SQLite is bundled (compiled from source via `rusqlite`), so there's no system-library prerequisite,
but each platform needs a C toolchain: Linux ships one; on macOS install the Xcode Command Line
Tools (`xcode-select --install`); on Windows install the Visual Studio Build Tools with the C++
workload (MSVC). Requires **Rust 1.95+** (the bundled SQLite build uses the `cfg_select!` macro,
stabilized in 1.95).

A few maintenance conveniences are Unix- or Linux-only by design and degrade quietly elsewhere — no
feature of the index, query, or MCP surface is affected:

- **Hot-upgrade of a running MCP server** (the `SIGUSR1` in-place re-exec) is Unix-only.
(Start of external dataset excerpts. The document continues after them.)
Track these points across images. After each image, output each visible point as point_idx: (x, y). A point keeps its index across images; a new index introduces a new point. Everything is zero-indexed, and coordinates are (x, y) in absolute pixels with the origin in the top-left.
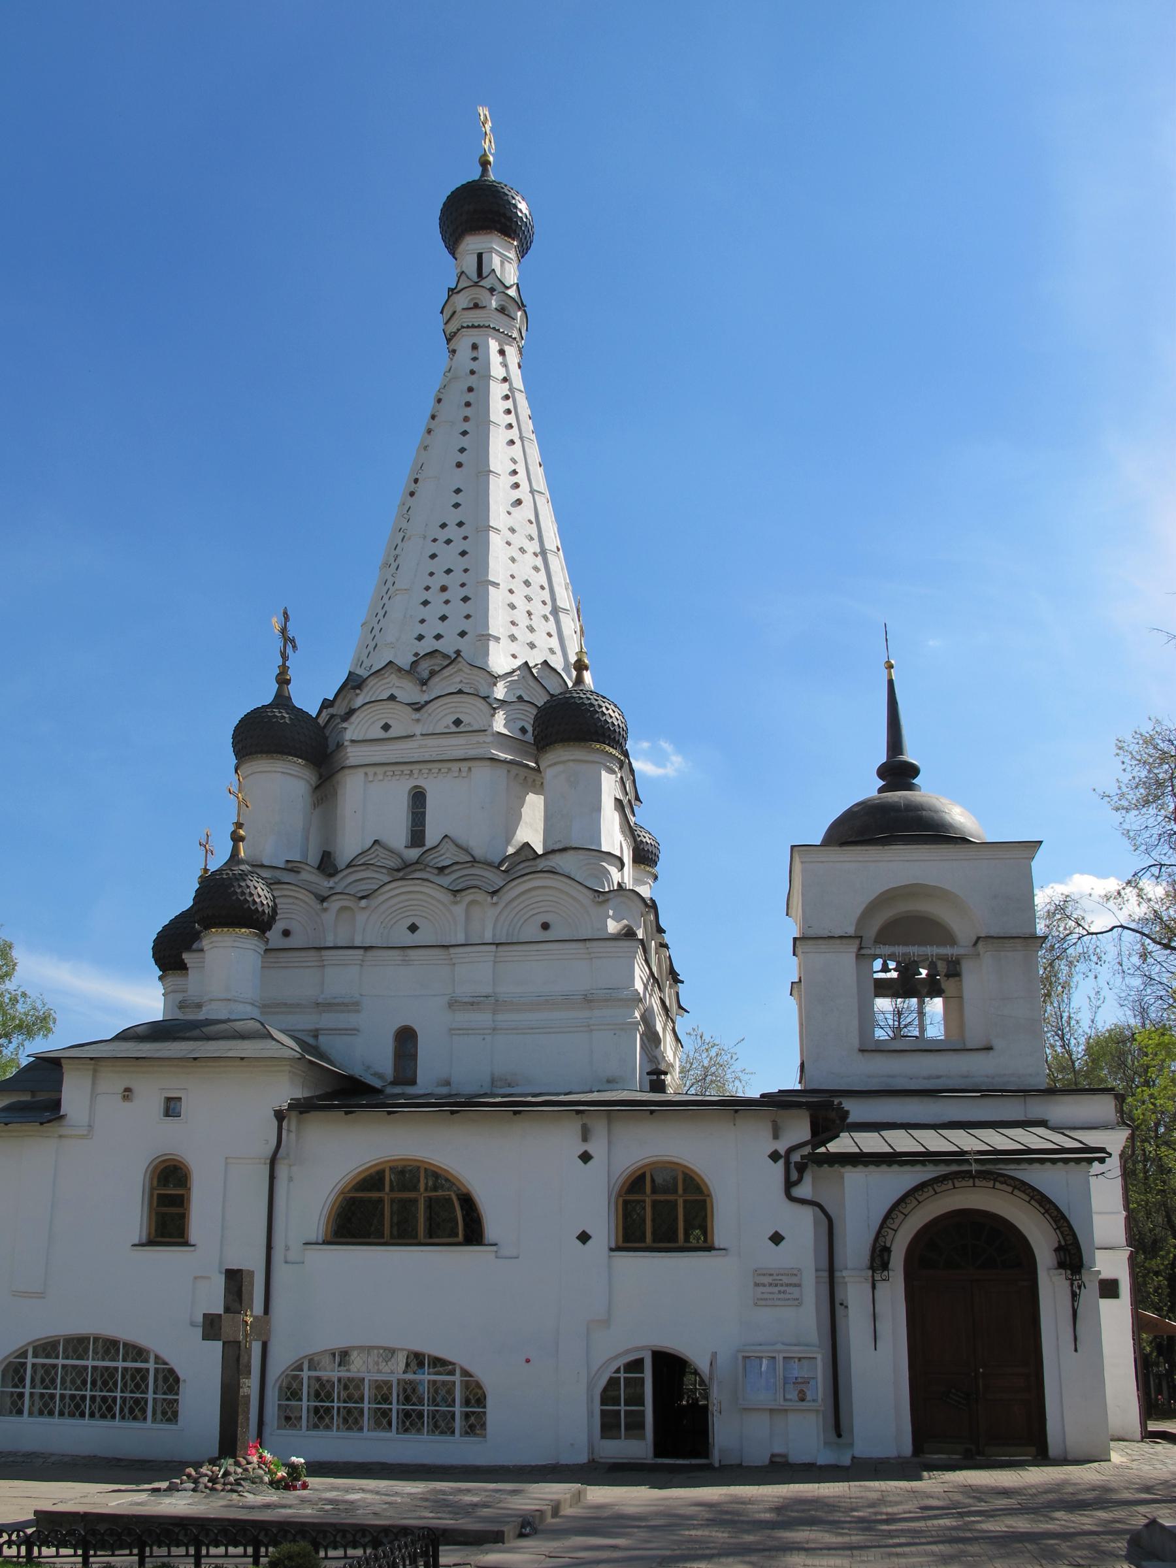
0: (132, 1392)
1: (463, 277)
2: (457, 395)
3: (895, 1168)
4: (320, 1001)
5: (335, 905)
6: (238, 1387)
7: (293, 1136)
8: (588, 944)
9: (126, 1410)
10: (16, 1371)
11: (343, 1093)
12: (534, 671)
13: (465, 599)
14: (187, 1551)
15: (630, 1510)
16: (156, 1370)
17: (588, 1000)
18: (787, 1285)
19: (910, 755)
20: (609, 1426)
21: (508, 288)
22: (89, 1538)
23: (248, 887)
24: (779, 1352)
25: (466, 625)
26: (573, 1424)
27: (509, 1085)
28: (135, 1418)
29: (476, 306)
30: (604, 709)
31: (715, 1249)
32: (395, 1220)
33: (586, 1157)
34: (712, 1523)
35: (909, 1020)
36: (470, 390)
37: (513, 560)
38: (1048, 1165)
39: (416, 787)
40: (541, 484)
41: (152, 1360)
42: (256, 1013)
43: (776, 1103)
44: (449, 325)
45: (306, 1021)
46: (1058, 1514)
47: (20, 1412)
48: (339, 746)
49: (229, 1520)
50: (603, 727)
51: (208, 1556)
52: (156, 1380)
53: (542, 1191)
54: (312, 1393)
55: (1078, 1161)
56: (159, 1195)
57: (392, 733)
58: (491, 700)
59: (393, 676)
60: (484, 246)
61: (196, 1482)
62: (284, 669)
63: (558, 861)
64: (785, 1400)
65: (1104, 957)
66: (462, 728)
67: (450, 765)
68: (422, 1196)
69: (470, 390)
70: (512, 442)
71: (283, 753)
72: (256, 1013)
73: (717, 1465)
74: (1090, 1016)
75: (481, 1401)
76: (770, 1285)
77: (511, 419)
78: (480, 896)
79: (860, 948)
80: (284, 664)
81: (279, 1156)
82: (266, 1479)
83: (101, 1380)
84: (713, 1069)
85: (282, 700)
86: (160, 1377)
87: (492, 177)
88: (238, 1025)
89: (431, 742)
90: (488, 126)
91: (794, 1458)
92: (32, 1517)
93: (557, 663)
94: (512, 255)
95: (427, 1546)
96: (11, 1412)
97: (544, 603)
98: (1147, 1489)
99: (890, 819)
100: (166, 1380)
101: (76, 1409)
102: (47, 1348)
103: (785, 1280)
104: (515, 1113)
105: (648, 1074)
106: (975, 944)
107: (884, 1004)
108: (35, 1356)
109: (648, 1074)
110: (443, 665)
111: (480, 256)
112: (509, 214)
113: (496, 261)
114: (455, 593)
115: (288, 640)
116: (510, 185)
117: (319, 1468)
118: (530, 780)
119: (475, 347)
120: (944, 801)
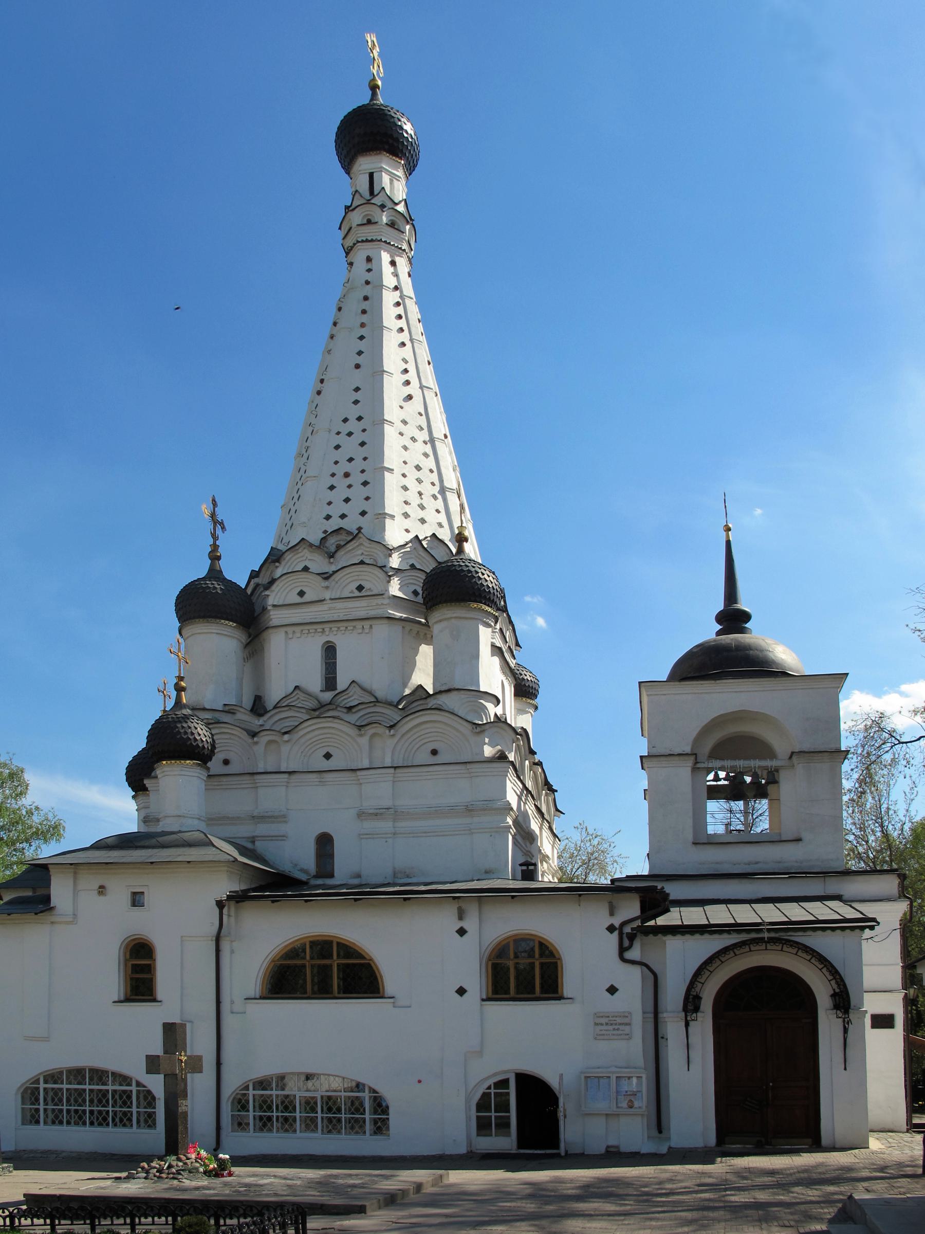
0: (121, 1107)
1: (357, 196)
2: (354, 305)
3: (707, 936)
4: (255, 814)
5: (264, 739)
6: (177, 1106)
7: (232, 919)
8: (468, 766)
9: (117, 1120)
10: (33, 1093)
11: (273, 885)
12: (424, 543)
13: (365, 484)
14: (5, 1222)
15: (472, 1188)
16: (138, 1092)
17: (469, 810)
18: (620, 1024)
19: (743, 604)
20: (483, 1126)
21: (397, 204)
22: (54, 1213)
23: (190, 728)
24: (613, 1073)
25: (365, 506)
26: (455, 1126)
27: (408, 877)
28: (124, 1125)
29: (369, 222)
30: (480, 574)
31: (564, 998)
32: (316, 980)
33: (462, 932)
34: (531, 1197)
35: (760, 812)
36: (366, 298)
37: (405, 448)
38: (829, 931)
39: (328, 642)
40: (430, 380)
41: (134, 1083)
42: (203, 826)
43: (619, 887)
44: (346, 240)
45: (243, 831)
46: (796, 1189)
47: (37, 1122)
48: (264, 609)
49: (165, 1199)
50: (479, 589)
51: (140, 1224)
52: (138, 1098)
53: (427, 959)
54: (257, 1104)
55: (852, 929)
56: (133, 965)
57: (307, 598)
58: (387, 569)
59: (306, 551)
60: (372, 166)
61: (147, 1172)
62: (215, 547)
63: (444, 700)
64: (617, 1107)
65: (912, 762)
66: (363, 593)
67: (354, 624)
68: (335, 962)
69: (366, 298)
70: (403, 344)
71: (216, 617)
72: (203, 826)
73: (563, 1154)
74: (905, 806)
75: (385, 1110)
76: (607, 1024)
77: (402, 323)
78: (380, 730)
79: (696, 763)
80: (215, 544)
81: (222, 934)
82: (201, 1170)
83: (76, 1100)
84: (596, 854)
85: (215, 573)
86: (141, 1096)
87: (381, 100)
88: (186, 836)
89: (339, 605)
90: (376, 53)
91: (623, 1149)
92: (22, 1198)
93: (445, 535)
94: (400, 173)
95: (296, 1217)
96: (31, 1122)
97: (433, 484)
98: (882, 1169)
99: (726, 658)
100: (145, 1098)
101: (79, 1119)
102: (53, 1077)
103: (619, 1020)
104: (405, 899)
105: (521, 865)
106: (791, 757)
107: (713, 806)
108: (46, 1082)
109: (521, 865)
110: (347, 541)
111: (371, 175)
112: (395, 136)
113: (386, 179)
115: (216, 521)
116: (396, 108)
117: (238, 1161)
118: (422, 634)
119: (369, 259)
120: (769, 641)
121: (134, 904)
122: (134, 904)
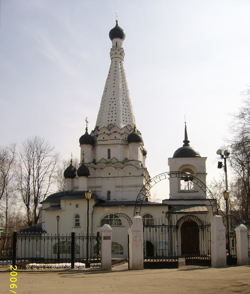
5: (97, 170)
11: (100, 203)
43: (164, 204)
45: (94, 189)
57: (105, 139)
114: (114, 112)
121: (70, 205)
122: (70, 205)
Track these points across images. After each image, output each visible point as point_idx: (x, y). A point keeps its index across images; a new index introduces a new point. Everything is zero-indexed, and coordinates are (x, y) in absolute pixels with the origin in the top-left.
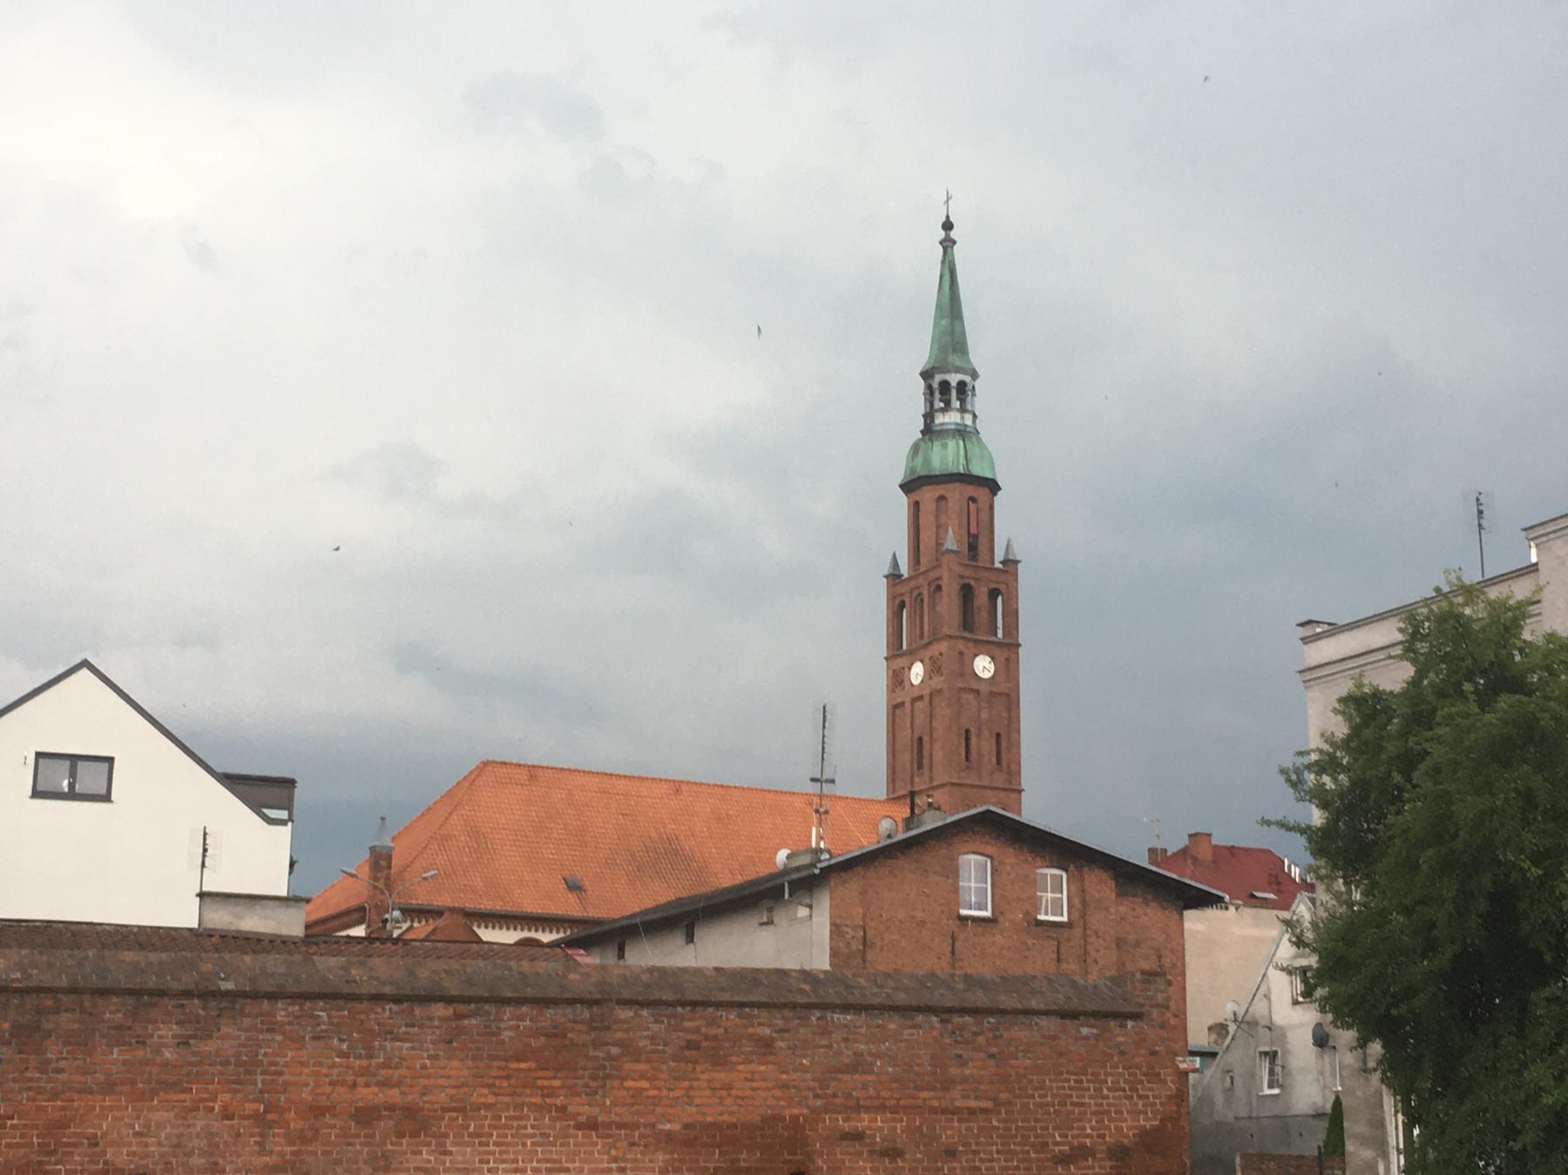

On Windows,
  restart `rag-rat mcp` to pick up a new binary.
- **Fleet auto-upgrade** (signalling other running servers when a new binary lands) is Linux-only —
  it walks `/proc` — and is a no-op elsewhere.
- **The grep-augmentation hook** uses a warm Unix-socket listener (with per-session dedupe) on
  Linux and macOS; on Windows it falls back to a per-call read-only query straight against the
  index, which works the same but without cross-call dedupe.

## Commands

```bash
rag-rat init                       # guided first-run setup
rag-rat index [--changed|--discover|--full]
rag-rat doctor
rag-rat query "semantic recall"    # add --json for JSON
rag-rat important-symbols --limit 20
rag-rat brief --mode spine|churn|god_modules|refactor_candidates
rag-rat clusters --limit 10
rag-rat oracle run | status        # compiler-grade resolution (docs/oracle.md)
rag-rat models list | install <model>
rag-rat reconcile --changed-first --max-seconds 60 --batch-size 64
rag-rat github sync --from-refs
rag-rat hooks install              # git maintenance hooks
rag-rat gc                         # prune rows for dead git contexts
rag-rat eval [--json|--update-baseline]   # CI search-quality gate; requires a `--features eval` build (absent from the released binary)
rag-rat mcp                        # start the STDIO server
```

## Releasing & license

Releases are automated by [release-plz](https://release-plz.dev) (the three crates ship in lockstep;
see [`docs/releasing.md`](docs/releasing.md)). `rag-rat` is MIT-licensed — see [LICENSE](LICENSE).

## Prior art

rag-rat's clone-detection design is inspired by SourcererCC's scalable token-bag candidate
generation, NiCad's normalized near-miss clone-detection framing, GumTree's move-aware AST
differencing, and anti-unification / least-general generalization for template extraction. Planned
fragment-level mining and copy-paste bug heuristics are inspired by CP-Miner.